WORK ITEM: Copy out the lines of the records from the line holding "Picture person standing" through the line holding "Answer: approximately 45°", with both of those lines included and nothing else. Keep every character as it is.

[Saved data entries]
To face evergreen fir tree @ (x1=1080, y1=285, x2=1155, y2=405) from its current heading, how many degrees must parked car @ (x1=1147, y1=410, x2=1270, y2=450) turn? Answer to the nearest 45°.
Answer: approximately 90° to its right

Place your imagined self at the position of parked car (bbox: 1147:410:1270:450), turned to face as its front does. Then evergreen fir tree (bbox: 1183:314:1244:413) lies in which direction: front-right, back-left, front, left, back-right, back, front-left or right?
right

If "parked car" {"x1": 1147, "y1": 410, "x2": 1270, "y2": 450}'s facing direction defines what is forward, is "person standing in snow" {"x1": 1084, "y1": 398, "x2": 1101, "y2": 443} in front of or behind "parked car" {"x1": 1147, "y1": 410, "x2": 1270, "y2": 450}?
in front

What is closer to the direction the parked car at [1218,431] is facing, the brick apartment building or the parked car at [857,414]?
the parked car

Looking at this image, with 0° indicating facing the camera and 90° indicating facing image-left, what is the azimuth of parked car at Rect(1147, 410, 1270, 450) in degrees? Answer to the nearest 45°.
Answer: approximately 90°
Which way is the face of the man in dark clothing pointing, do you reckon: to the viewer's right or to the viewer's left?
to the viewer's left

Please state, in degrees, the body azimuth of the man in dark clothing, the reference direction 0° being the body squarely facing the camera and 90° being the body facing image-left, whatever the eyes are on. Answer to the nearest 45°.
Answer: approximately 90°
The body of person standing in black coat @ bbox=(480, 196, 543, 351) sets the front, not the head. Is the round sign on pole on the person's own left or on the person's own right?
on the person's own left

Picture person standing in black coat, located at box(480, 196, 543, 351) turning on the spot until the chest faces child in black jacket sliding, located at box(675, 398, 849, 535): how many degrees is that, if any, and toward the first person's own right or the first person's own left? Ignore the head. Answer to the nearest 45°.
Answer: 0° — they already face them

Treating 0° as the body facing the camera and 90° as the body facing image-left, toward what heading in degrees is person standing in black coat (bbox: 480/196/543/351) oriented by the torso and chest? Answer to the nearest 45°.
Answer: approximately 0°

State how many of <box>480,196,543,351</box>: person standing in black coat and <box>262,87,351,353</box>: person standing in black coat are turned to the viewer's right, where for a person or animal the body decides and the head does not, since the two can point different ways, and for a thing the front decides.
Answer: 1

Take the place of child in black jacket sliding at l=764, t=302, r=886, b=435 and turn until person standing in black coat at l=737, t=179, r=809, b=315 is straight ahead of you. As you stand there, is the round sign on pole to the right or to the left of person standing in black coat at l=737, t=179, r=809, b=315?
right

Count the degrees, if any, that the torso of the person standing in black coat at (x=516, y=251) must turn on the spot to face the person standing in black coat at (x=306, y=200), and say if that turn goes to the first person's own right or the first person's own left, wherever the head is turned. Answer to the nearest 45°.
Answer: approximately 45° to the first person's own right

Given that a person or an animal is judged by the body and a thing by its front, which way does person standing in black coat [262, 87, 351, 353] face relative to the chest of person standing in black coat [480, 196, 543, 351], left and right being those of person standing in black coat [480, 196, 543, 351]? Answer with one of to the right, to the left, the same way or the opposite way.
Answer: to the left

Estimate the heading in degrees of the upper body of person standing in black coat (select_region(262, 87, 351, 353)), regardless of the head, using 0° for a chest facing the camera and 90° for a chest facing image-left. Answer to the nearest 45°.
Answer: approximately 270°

ANSWER SECTION:
Picture person standing in black coat, located at box(480, 196, 543, 351) turning on the spot until the chest faces child in black jacket sliding, located at box(675, 398, 849, 535): how many degrees is that, if any, and toward the first person's own right or the first person's own left? Ignore the head. Answer to the nearest 45°.
Answer: 0° — they already face them

Treating 0° as the body facing the camera and 90° as the body facing image-left, toward what heading in degrees is person standing in black coat (bbox: 480/196/543/351) oriented by the torso and chest? Answer to the nearest 45°.
Answer: approximately 0°

State how many of <box>480,196,543,351</box>: person standing in black coat and <box>262,87,351,353</box>: person standing in black coat are turned to the viewer's right, where for a person or animal the body decides and the head does not, since the two can point different ways, and for a thing the front decides.
Answer: 1

Take the place of child in black jacket sliding at l=764, t=302, r=886, b=435 and turn until person standing in black coat at l=737, t=179, r=809, b=315 is straight ahead of you. As you stand there, is the round sign on pole to the right or to the left of person standing in black coat at l=737, t=179, r=809, b=315?
right

Count the degrees, if any, that the torso of the person standing in black coat at (x=516, y=251) must turn on the spot to face the person standing in black coat at (x=306, y=200), and say if that turn goes to the first person's own right or the first person's own left, wherever the head is turned. Answer to the nearest 45°.
Answer: approximately 45° to the first person's own right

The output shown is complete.